**Assignment**
Could you restate every entry word for word, leaving the pictures out?

——————————

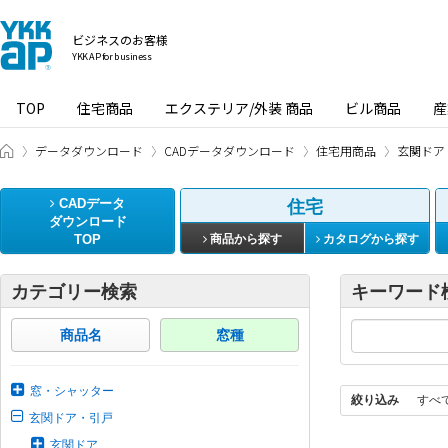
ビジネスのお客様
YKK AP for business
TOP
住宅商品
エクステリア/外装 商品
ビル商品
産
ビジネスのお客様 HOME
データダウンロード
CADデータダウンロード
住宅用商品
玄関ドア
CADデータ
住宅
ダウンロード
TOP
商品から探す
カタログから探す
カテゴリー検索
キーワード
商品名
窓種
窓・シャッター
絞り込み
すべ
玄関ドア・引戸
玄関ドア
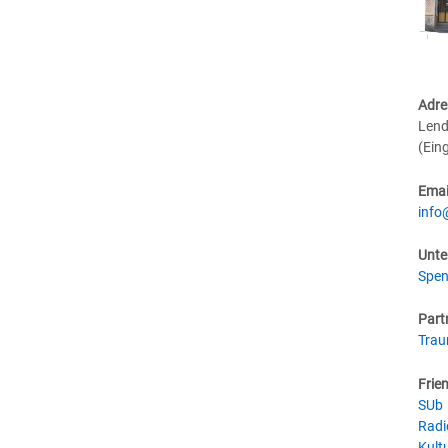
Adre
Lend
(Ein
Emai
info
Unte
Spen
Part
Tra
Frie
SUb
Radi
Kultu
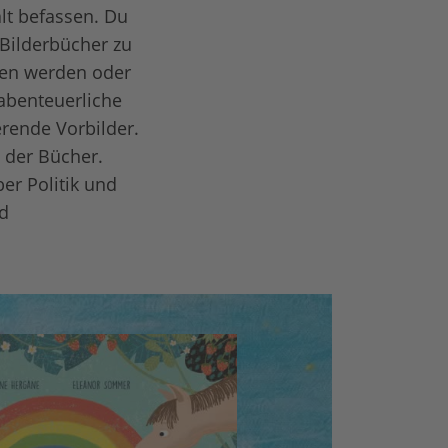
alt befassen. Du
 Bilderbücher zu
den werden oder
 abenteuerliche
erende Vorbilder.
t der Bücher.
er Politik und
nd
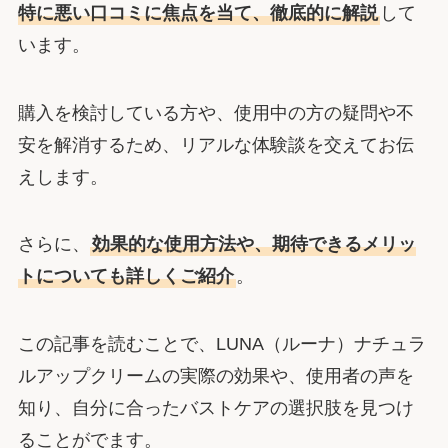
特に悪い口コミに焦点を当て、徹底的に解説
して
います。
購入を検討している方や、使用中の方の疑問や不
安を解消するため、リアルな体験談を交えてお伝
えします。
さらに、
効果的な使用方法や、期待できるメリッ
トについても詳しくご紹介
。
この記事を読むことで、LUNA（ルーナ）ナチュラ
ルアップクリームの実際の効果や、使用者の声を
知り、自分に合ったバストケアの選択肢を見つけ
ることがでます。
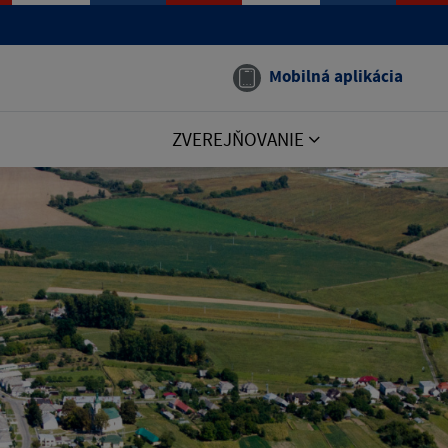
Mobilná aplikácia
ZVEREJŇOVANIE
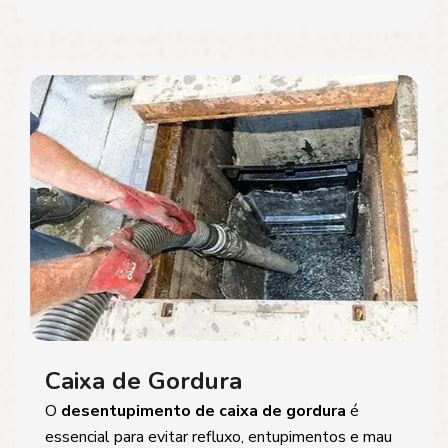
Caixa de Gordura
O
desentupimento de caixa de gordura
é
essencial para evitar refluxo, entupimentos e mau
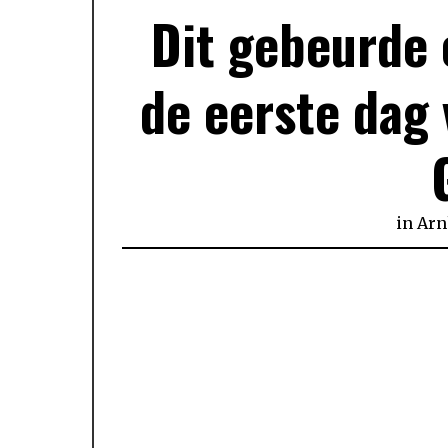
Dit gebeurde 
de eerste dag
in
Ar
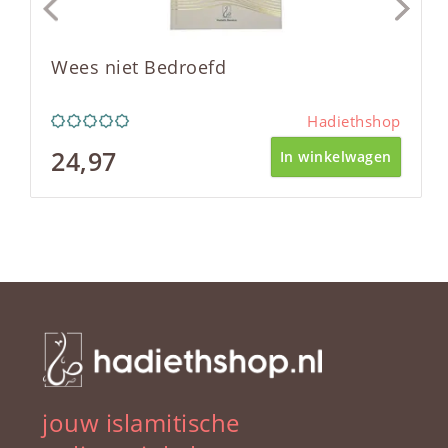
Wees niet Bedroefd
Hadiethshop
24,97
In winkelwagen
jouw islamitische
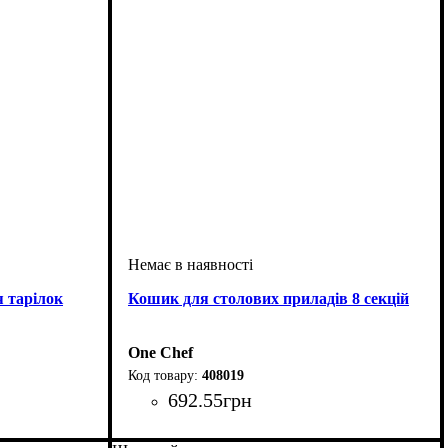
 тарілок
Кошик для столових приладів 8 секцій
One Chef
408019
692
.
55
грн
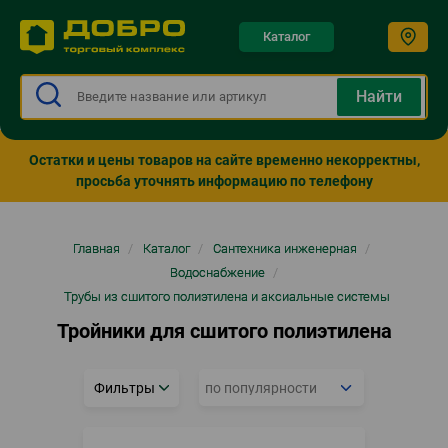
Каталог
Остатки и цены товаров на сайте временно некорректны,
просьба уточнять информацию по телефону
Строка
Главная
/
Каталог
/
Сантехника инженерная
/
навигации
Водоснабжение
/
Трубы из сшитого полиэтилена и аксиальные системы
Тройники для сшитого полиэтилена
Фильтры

——————————

**Answer to this problem**
ビジネスのお客様
YKK AP for business
TOP
住宅商品
エクステリア/外装 商品
ビル商品
産
ビジネスのお客様 HOME
データダウンロード
CADデータダウンロード
住宅用商品
玄関ドア
CADデータ
住宅
ダウンロード
TOP
商品から探す
カタログから探す
カテゴリー検索
キーワード
商品名
窓種
窓・シャッター
絞り込み
すべ
玄関ドア・引戸
玄関ドア
Adre
Lend
(Ein
Emai
info
Unte
Spen
Part
Tra
Frie
SUb
Radi
Kultu
alt befassen. Du
 Bilderbücher zu
den werden oder
 abenteuerliche
erende Vorbilder.
t der Bücher.
er Politik und
nd
特に悪い口コミに焦点を当て、徹底的に解説
して
います。
購入を検討している方や、使用中の方の疑問や不
安を解消するため、リアルな体験談を交えてお伝
えします。
さらに、
効果的な使用方法や、期待できるメリッ
トについても詳しくご紹介
。
この記事を読むことで、LUNA（ルーナ）ナチュラ
ルアップクリームの実際の効果や、使用者の声を
知り、自分に合ったバストケアの選択肢を見つけ
ることがでます。
Mobilná aplikácia
ZVEREJŇOVANIE
Caixa de Gordura
O
desentupimento de caixa de gordura
é
essencial para evitar refluxo, entupimentos e mau
Dit gebeurde 
de eerste dag
in
Ar
Wees niet Bedroefd
Hadiethshop
24,97
In winkelwagen
jouw islamitische
 тарілок
Кошик для столових приладів 8 секцій
One Chef
408019
692
.
55
грн
Каталог
Остатки и цены товаров на сайте временно некорректны,
просьба уточнять информацию по телефону
Строка
Главная
/
Каталог
/
Сантехника инженерная
/
навигации
Водоснабжение
/
Трубы из сшитого полиэтилена и аксиальные системы
Тройники для сшитого полиэтилена
Фильтры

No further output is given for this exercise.